▶ _Job_: When you reach the records below, output every one exactly as written but leave out any pictures.

Stored data
--- --- ---

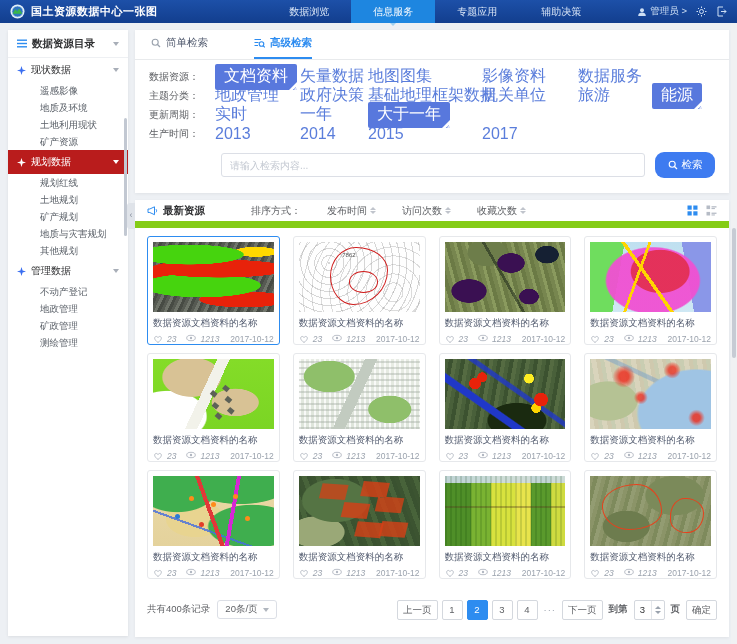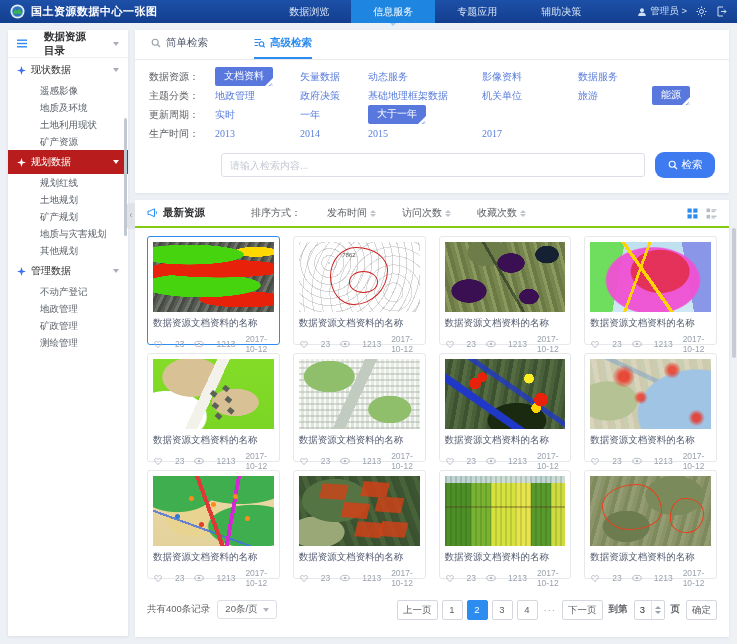--- a/index.html
+++ b/index.html
@@ -11,21 +11,21 @@
   .nav-title{color:#fff;font-size:11px;font-weight:bold;margin-left:6px;letter-spacing:.5px;}
   .nav-items{display:flex;margin-left:auto;}
   .nav-item{padding:0 22px;height:23px;line-height:23px;font-size:10px;color:#d9e5f6;cursor:pointer;position:relative;}
   .nav-item.active{background:#1e86e0;color:#fff;}
   .nav-item.active::after{content:"";position:absolute;left:50%;bottom:-3px;margin-left:-3px;border-left:3px solid transparent;border-right:3px solid transparent;border-top:3px solid #9fd0f0;}
   .nav-right{display:flex;align-items:center;margin-left:34px;gap:9px;color:#cfe0f5;font-size:9.5px;}
   .nav-user{display:flex;align-items:center;gap:3px;cursor:pointer;}
 
   
   .sidebar{position:absolute;left:8px;top:30px;width:120px;height:606px;background:#fff;box-shadow:0 1px 3px rgba(0,0,0,.08);}
-  .side-head{display:flex;align-items:center;gap:17px;height:28px;padding:0 9px;border-bottom:1px solid #eef0f3;}
+  .side-head{display:flex;align-items:center;gap:5px;height:28px;padding:0 9px;border-bottom:1px solid #eef0f3;}
   .side-head .ht{font-size:10.5px;font-weight:bold;color:#303133;flex:1;}
   .grp{display:flex;align-items:center;gap:5px;height:24px;padding:0 9px;cursor:pointer;color:#303133;}
   .grp .gt{font-size:10px;flex:1;}
   .grp .gicon{color:#3a6ef0;display:inline-flex;}
   .grp.selected{background:#b91c1c;color:#fff;}
   .grp.selected .gicon{color:#fff;}
   .cv{width:0;height:0;border-left:3.5px solid transparent;border-right:3.5px solid transparent;border-top:4px solid #a8aeb8;}
   .grp.selected .cv{border-top-color:#fff;}
   .child{height:17px;line-height:17px;padding-left:32px;font-size:9.5px;color:#5a6068;cursor:pointer;}
   .side-scroll{position:absolute;right:1px;top:88px;width:3px;height:118px;background:#c2c8d2;border-radius:2px;}
@@ -41,48 +41,48 @@
   .tab .ticon{color:#9aa2ad;display:inline-flex;}
   .tab.active{color:#2d8cf0;border-bottom-color:#2d8cf0;font-weight:bold;}
   .tab.active .ticon{color:#2d8cf0;}
 
   
   .filters{padding:7px 14px 0;}
   .frow{display:flex;align-items:center;height:19px;}
   .flabel{width:66px;font-size:10px;color:#606266;}
   .fcell{display:flex;align-items:center;}
   .c1{width:85px;}.c2{width:68px;}.c3{width:114px;}.c4{width:96px;}.c5{width:74px;}.c6{flex:1;}
-  .opt{color:#5a7ddb;font-size:10px;cursor:pointer;white-space:nowrap;font-family:Liberation Serif, serif;}
+  .opt{color:#5a7ddb;font-size:16px;cursor:pointer;white-space:nowrap;}
   .opt.sel{background:#5878dd;color:#fff;padding:2px 9px 3px;border-radius:2px;position:relative;display:inline-block;overflow:hidden;}
   .opt.sel::after{content:"";position:absolute;right:0;bottom:0;border-left:8px solid transparent;border-bottom:8px solid #fff;}
   .opt.sel::before{content:"\2713";position:absolute;right:0px;bottom:-2px;font-size:6px;color:#5878dd;z-index:1;}
   .search-row{display:flex;align-items:center;margin:9px 14px 0 86px;}
   .search-input{flex:1;height:24px;border:1px solid #dcdfe6;border-radius:3px;padding:0 8px;font-size:10px;color:#333;outline:none;font-family:"Liberation Sans",sans-serif;}
   .search-input::placeholder{color:#c4c9d2;}
   .search-btn{display:flex;align-items:center;justify-content:center;gap:4px;margin-left:10px;width:60px;height:26px;background:#3e7bf0;border:none;border-radius:9px;color:#fff;font-size:10.5px;cursor:pointer;font-family:"Liberation Sans",sans-serif;}
 
   
-  .rheader{display:flex;align-items:center;height:28px;border-bottom:2px solid #84cc16;padding:4px 12px;font-size:10px;color:#606266;}
+  .rheader{display:flex;align-items:center;height:28px;border-bottom:7px solid #84cc16;padding:4px 12px;font-size:10px;color:#606266;}
   .rtitle{font-size:10.5px;font-weight:bold;color:#303133;margin-left:5px;}
   .sort-label{margin-left:46px;}
   .sort-item{display:flex;align-items:center;margin-left:26px;cursor:pointer;}
   .sorter{display:inline-flex;flex-direction:column;gap:1px;margin-left:3px;}
   .sorter i{width:0;height:0;border-left:3px solid transparent;border-right:3px solid transparent;}
   .sorter .up{border-bottom:3.5px solid #c0c4cc;}
   .sorter .dn{border-top:3.5px solid #c0c4cc;}
   .view-icons{margin-left:auto;display:flex;gap:8px;align-items:center;}
   .view-icons span{display:inline-flex;cursor:pointer;}
 
   
   .cards{display:grid;grid-template-columns:repeat(4,1fr);gap:8px 13px;padding:8px 12px;}
   .card{border:1px solid #e6e8eb;border-radius:3px;padding:5px;background:#fff;cursor:pointer;height:109px;}
   .card.selected{border-color:#2d8cf0;}
   .ctitle{margin-top:5px;font-size:9.5px;color:#515a6e;white-space:nowrap;overflow:hidden;text-overflow:ellipsis;}
   .cmeta{display:flex;align-items:center;margin-top:4px;font-size:8.5px;color:#9aa2ad;}
-  .mitem{display:flex;align-items:center;gap:12px;margin-right:10px;}
+  .mitem{display:flex;align-items:flex-start;gap:4px;margin-right:10px;font-style:italic;}
   .mdate{margin-left:auto;}
 
   
   .thumb{width:100%;height:70px;position:relative;overflow:hidden;background:#dde3e8;}
   .tlabel{position:absolute;top:10px;left:36%;font-size:6px;color:#555;}
   .thumb[data-kind="geology"]{background:
     radial-gradient(55px 10px at 30% 18%,#46d40e 98%,transparent),
     radial-gradient(70px 9px at 55% 38%,#e8220a 98%,transparent),
     radial-gradient(60px 12px at 40% 62%,#46d40e 98%,transparent),
     radial-gradient(45px 8px at 75% 82%,#e8220a 98%,transparent),
@@ -329,21 +329,21 @@
     <div class="filters">
       <div class="frow">
         <span class="flabel">数据资源：</span>
         <span class="fcell c1">
             <span class="opt sel">文档资料</span>
           </span>
         <span class="fcell c2">
             <span class="opt">矢量数据</span>
           </span>
         <span class="fcell c3">
-            <span class="opt">动态服务</span>
+            <span class="opt">地图图集</span>
           </span>
         <span class="fcell c4">
             <span class="opt">影像资料</span>
           </span>
         <span class="fcell c5">
             <span class="opt">数据服务</span>
           </span>
       </div>
       <div class="frow">
         <span class="flabel">主题分类：</span>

--- --- ---

▶ _Output for this task_:
--- a/index.html
+++ b/index.html
@@ -11,21 +11,21 @@
   .nav-title{color:#fff;font-size:11px;font-weight:bold;margin-left:6px;letter-spacing:.5px;}
   .nav-items{display:flex;margin-left:auto;}
   .nav-item{padding:0 22px;height:23px;line-height:23px;font-size:10px;color:#d9e5f6;cursor:pointer;position:relative;}
   .nav-item.active{background:#1e86e0;color:#fff;}
   .nav-item.active::after{content:"";position:absolute;left:50%;bottom:-3px;margin-left:-3px;border-left:3px solid transparent;border-right:3px solid transparent;border-top:3px solid #9fd0f0;}
   .nav-right{display:flex;align-items:center;margin-left:34px;gap:9px;color:#cfe0f5;font-size:9.5px;}
   .nav-user{display:flex;align-items:center;gap:3px;cursor:pointer;}
 
   
   .sidebar{position:absolute;left:8px;top:30px;width:120px;height:606px;background:#fff;box-shadow:0 1px 3px rgba(0,0,0,.08);}
-  .side-head{display:flex;align-items:center;gap:17px;height:28px;padding:0 9px;border-bottom:1px solid #eef0f3;}
+  .side-head{display:flex;align-items:center;gap:5px;height:28px;padding:0 9px;border-bottom:1px solid #eef0f3;}
   .side-head .ht{font-size:10.5px;font-weight:bold;color:#303133;flex:1;}
   .grp{display:flex;align-items:center;gap:5px;height:24px;padding:0 9px;cursor:pointer;color:#303133;}
   .grp .gt{font-size:10px;flex:1;}
   .grp .gicon{color:#3a6ef0;display:inline-flex;}
   .grp.selected{background:#b91c1c;color:#fff;}
   .grp.selected .gicon{color:#fff;}
   .cv{width:0;height:0;border-left:3.5px solid transparent;border-right:3.5px solid transparent;border-top:4px solid #a8aeb8;}
   .grp.selected .cv{border-top-color:#fff;}
   .child{height:17px;line-height:17px;padding-left:32px;font-size:9.5px;color:#5a6068;cursor:pointer;}
   .side-scroll{position:absolute;right:1px;top:88px;width:3px;height:118px;background:#c2c8d2;border-radius:2px;}
@@ -41,48 +41,48 @@
   .tab .ticon{color:#9aa2ad;display:inline-flex;}
   .tab.active{color:#2d8cf0;border-bottom-color:#2d8cf0;font-weight:bold;}
   .tab.active .ticon{color:#2d8cf0;}
 
   
   .filters{padding:7px 14px 0;}
   .frow{display:flex;align-items:center;height:19px;}
   .flabel{width:66px;font-size:10px;color:#606266;}
   .fcell{display:flex;align-items:center;}
   .c1{width:85px;}.c2{width:68px;}.c3{width:114px;}.c4{width:96px;}.c5{width:74px;}.c6{flex:1;}
-  .opt{color:#5a7ddb;font-size:10px;cursor:pointer;white-space:nowrap;font-family:Liberation Serif, serif;}
+  .opt{color:#5a7ddb;font-size:16px;cursor:pointer;white-space:nowrap;}
   .opt.sel{background:#5878dd;color:#fff;padding:2px 9px 3px;border-radius:2px;position:relative;display:inline-block;overflow:hidden;}
   .opt.sel::after{content:"";position:absolute;right:0;bottom:0;border-left:8px solid transparent;border-bottom:8px solid #fff;}
   .opt.sel::before{content:"\2713";position:absolute;right:0px;bottom:-2px;font-size:6px;color:#5878dd;z-index:1;}
   .search-row{display:flex;align-items:center;margin:9px 14px 0 86px;}
   .search-input{flex:1;height:24px;border:1px solid #dcdfe6;border-radius:3px;padding:0 8px;font-size:10px;color:#333;outline:none;font-family:"Liberation Sans",sans-serif;}
   .search-input::placeholder{color:#c4c9d2;}
   .search-btn{display:flex;align-items:center;justify-content:center;gap:4px;margin-left:10px;width:60px;height:26px;background:#3e7bf0;border:none;border-radius:9px;color:#fff;font-size:10.5px;cursor:pointer;font-family:"Liberation Sans",sans-serif;}
 
   
-  .rheader{display:flex;align-items:center;height:28px;border-bottom:2px solid #84cc16;padding:4px 12px;font-size:10px;color:#606266;}
+  .rheader{display:flex;align-items:center;height:28px;border-bottom:7px solid #84cc16;padding:4px 12px;font-size:10px;color:#606266;}
   .rtitle{font-size:10.5px;font-weight:bold;color:#303133;margin-left:5px;}
   .sort-label{margin-left:46px;}
   .sort-item{display:flex;align-items:center;margin-left:26px;cursor:pointer;}
   .sorter{display:inline-flex;flex-direction:column;gap:1px;margin-left:3px;}
   .sorter i{width:0;height:0;border-left:3px solid transparent;border-right:3px solid transparent;}
   .sorter .up{border-bottom:3.5px solid #c0c4cc;}
   .sorter .dn{border-top:3.5px solid #c0c4cc;}
   .view-icons{margin-left:auto;display:flex;gap:8px;align-items:center;}
   .view-icons span{display:inline-flex;cursor:pointer;}
 
   
   .cards{display:grid;grid-template-columns:repeat(4,1fr);gap:8px 13px;padding:8px 12px;}
   .card{border:1px solid #e6e8eb;border-radius:3px;padding:5px;background:#fff;cursor:pointer;height:109px;}
   .card.selected{border-color:#2d8cf0;}
   .ctitle{margin-top:5px;font-size:9.5px;color:#515a6e;white-space:nowrap;overflow:hidden;text-overflow:ellipsis;}
   .cmeta{display:flex;align-items:center;margin-top:4px;font-size:8.5px;color:#9aa2ad;}
-  .mitem{display:flex;align-items:center;gap:12px;margin-right:10px;}
+  .mitem{display:flex;align-items:flex-start;gap:4px;margin-right:10px;font-style:italic;}
   .mdate{margin-left:auto;}
 
   
   .thumb{width:100%;height:70px;position:relative;overflow:hidden;background:#dde3e8;}
   .tlabel{position:absolute;top:10px;left:36%;font-size:6px;color:#555;}
   .thumb[data-kind="geology"]{background:
     radial-gradient(55px 10px at 30% 18%,#46d40e 98%,transparent),
     radial-gradient(70px 9px at 55% 38%,#e8220a 98%,transparent),
     radial-gradient(60px 12px at 40% 62%,#46d40e 98%,transparent),
     radial-gradient(45px 8px at 75% 82%,#e8220a 98%,transparent),
@@ -329,21 +329,21 @@
     <div class="filters">
       <div class="frow">
         <span class="flabel">数据资源：</span>
         <span class="fcell c1">
             <span class="opt sel">文档资料</span>
           </span>
         <span class="fcell c2">
             <span class="opt">矢量数据</span>
           </span>
         <span class="fcell c3">
-            <span class="opt">动态服务</span>
+            <span class="opt">地图图集</span>
           </span>
         <span class="fcell c4">
             <span class="opt">影像资料</span>
           </span>
         <span class="fcell c5">
             <span class="opt">数据服务</span>
           </span>
       </div>
       <div class="frow">
         <span class="flabel">主题分类：</span>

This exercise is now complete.